MusicGen medium needs about 8GB VRAM. If you’re tight on memory, drop to the small model or move to CPU (slow but works):

1
model = MusicGen.get_pretrained("facebook/musicgen-small", device="cpu")

You can also free VRAM by clearing the cache between generations:

1
2
import torch
torch.cuda.empty_cache()

ImportError: No module named 'audiocraft'

The package name on PyPI is audiocraft. If pip can’t find it, install directly from the GitHub repo:

1
pip install git+https://github.com/facebookresearch/audiocraft.git

RuntimeError: Expected all tensors to be on the same device

This happens when the melody waveform is on CPU but the model is on GPU. Always move your input tensor to the model’s device:

1
2
3
melody_waveform = melody_waveform.cuda()
# Or more reliably:
melody_waveform = melody_waveform.to(model.device)

ValueError: audio_write got an unexpected keyword argument

Older versions of AudioCraft had a different audio_write signature. Update to the latest version:

1
pip install --upgrade audiocraft

Generated audio sounds like noise or static.

Check your temperature – anything above 1.5 produces garbage. Also make sure your prompt is descriptive enough. “music” is too vague. “upbeat jazz quartet with walking bass line, tenor sax lead, medium swing tempo” gives the model much more to work with.

Audio cuts off abruptly at the end.

MusicGen doesn’t add fadeouts automatically. Apply one yourself:

 1
 2
 3
 4
 5
 6
 7
 8
 9
10
11
import torch

def apply_fadeout(wav, sample_rate, fade_duration=2.0):
    fade_samples = int(fade_duration * sample_rate)
    fade = torch.linspace(1.0, 0.0, fade_samples).to(wav.device)
    wav[..., -fade_samples:] *= fade
    return wav

wav = model.generate(["your prompt here"])
wav = apply_fadeout(wav[0], model.sample_rate)
audio_write("with_fadeout", wav.cpu(), model.sample_rate, strategy="loudness")

GPU Requirements

MusicGen runs on CPU but it’s painfully slow – a 30-second clip takes 10+ minutes on a modern CPU versus 30 seconds on a mid-range GPU. You want a GPU for anything beyond quick tests.

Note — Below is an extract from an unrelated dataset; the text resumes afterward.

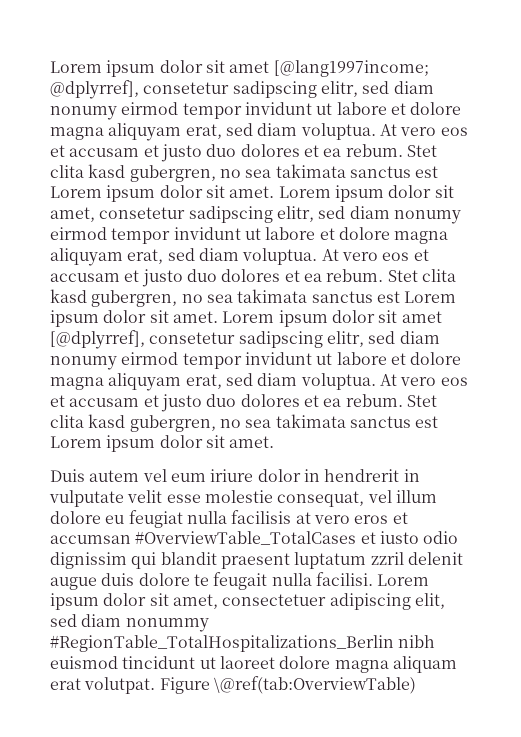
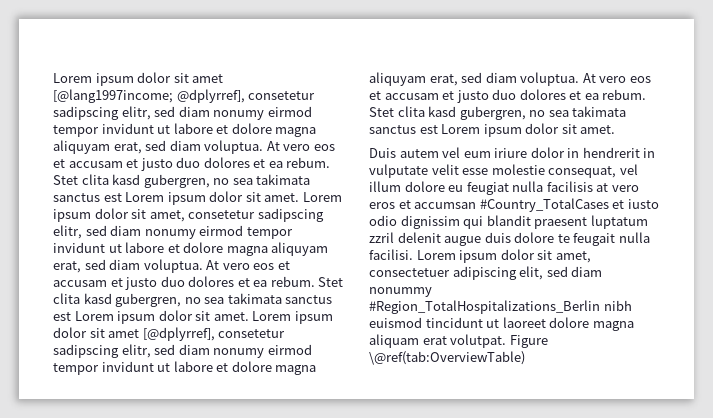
[135,531,357,545] #OverviewTable_TotalCases -> [479,198,609,212] #Country_TotalCases
[50,635,394,652] #RegionTable_TotalHospitalizations_Berlin -> [369,300,600,314] #Region_TotalHospitalizations_Berlin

  • musicgen-small (300M): Any GPU with 4GB+ VRAM. An RTX 3060 handles it easily.
  • musicgen-medium (1.5B): 8GB VRAM minimum. RTX 3070 or better.
  • musicgen-large (3.3B): 16GB VRAM. RTX 4090 or an A100.
  • musicgen-melody (1.5B): Same as medium, about 8GB VRAM.

All models use float32 by default. Unlike image diffusion models, MusicGen doesn’t currently support float16 inference out of the box without modifications. The VRAM numbers above reflect float32 usage.